I can see some benefit in an examination of regulatory responses (including fiscal) to these emerging industries - i.e. where to draw the regulatory lines, to use your phrase. But rehashing old, now settled, tobacco laws not so much.

kvd

Jim Belshaw said...

Hi anon. I don't mind if he does, so long as it's on the public record.

Thanks, kvd. That's a new and important angle.

Anonymous said...

Well it's certainly hotting up at that Senate enquiry - 34 submissions now, with roughly 30 of them about bike helmets, 2 for guns, 1 drugs, 1 ecigs and censorship. Maybe we could ease the gun laws provided the shooter was required to wear a helmet?

kvd

Jim Belshaw said...

And, possibly, make them smoke an ecig at the same time?

Interesting that bike helmets should dominate. I browsed some of the subs, most short, most making similar points.

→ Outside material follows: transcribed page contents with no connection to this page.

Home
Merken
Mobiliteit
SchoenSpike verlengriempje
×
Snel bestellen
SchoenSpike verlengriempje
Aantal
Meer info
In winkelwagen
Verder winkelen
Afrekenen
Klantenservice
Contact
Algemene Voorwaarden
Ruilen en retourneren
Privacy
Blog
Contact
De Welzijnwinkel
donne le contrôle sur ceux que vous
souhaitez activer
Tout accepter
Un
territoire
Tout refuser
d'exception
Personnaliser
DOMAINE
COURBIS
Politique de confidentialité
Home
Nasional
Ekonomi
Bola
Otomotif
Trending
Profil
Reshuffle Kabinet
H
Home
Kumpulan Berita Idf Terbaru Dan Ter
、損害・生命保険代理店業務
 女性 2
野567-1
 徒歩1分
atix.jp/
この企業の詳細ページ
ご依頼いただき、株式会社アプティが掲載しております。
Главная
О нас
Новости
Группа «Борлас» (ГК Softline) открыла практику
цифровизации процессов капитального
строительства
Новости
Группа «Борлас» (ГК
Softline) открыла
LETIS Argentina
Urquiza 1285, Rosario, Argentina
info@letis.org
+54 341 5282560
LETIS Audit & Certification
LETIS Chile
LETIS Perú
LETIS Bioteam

It seems clear that mandatory bike helmets are a no-no for a considerable group.

2 tanners said...

I think gun laws are clearly meant to protect others, not protect gun owners from themselves. Same for AirBnB and Uber - the kerfuffle never really talks about protecting users, except as a red herring. It's about protecting taxis and hotels from competition, with AirBnB in particular already subject to a star rating from users that inserts it into a real marketplace.

We need to stay focused on measures which wrap society in cotton wool principally to prevent harm coming to potential users of a service, not to others as victims.

Totally agree that censorship should be on this list, at least for inquiry. We can still show children people being murdered on TV but not video games, and be forbidden from showing loving, honest sex. What's with that? I'll make my own moral judgements as to what my kids can see, thanks.

Maybe look at the drugs restricted to pharmacists as well?

Jim Belshaw said...

On pharmacies and drugs, DG would (I think) totally agree with you.

The dividing line is not quite as easy, I think. Cotton wool applies especially in cases where actions are perceived to damage others.

Jim Belshaw said...

Another piece on the nanny state trope - http://downingcentrecourt.com.au/blog/thousands-fined-for-jaywalking-a-cash-grab-or-public-safety-issue/

Anonymous said...

Jim, apologies for way off topic, but just wanted to record somewhere the following two links re the recent BRICS summit:

http://thediplomat.com/2015/06/sco-brics-a-big-summit-in-ufa/

and:

http://in.rbth.com/blogs/2015/07/16/five_takeaways_from_the_brics_summit_44245.html

Again, by linking I am not endorsing the stance of the particular writers, but I just think it's interesting that such a potentially important grouping seems to have had little or no press exposure here. Plus, I remember your musing on the importance of the Silk Road, and it is mentioned in the Diplomat piece.

kvd

Jim Belshaw said...

Hi kvd. Second ink, first. That was a bit back to the future. In tone, I felt that I was reading something from the 1950s! There was some BRICS summit coverage here, but not a lot.

The Diplomat piece was more substantive and, as you say, it focused on the Eurasian theme. If you take the two pieces together, they are signs of continued reshuffling in global power arrangements.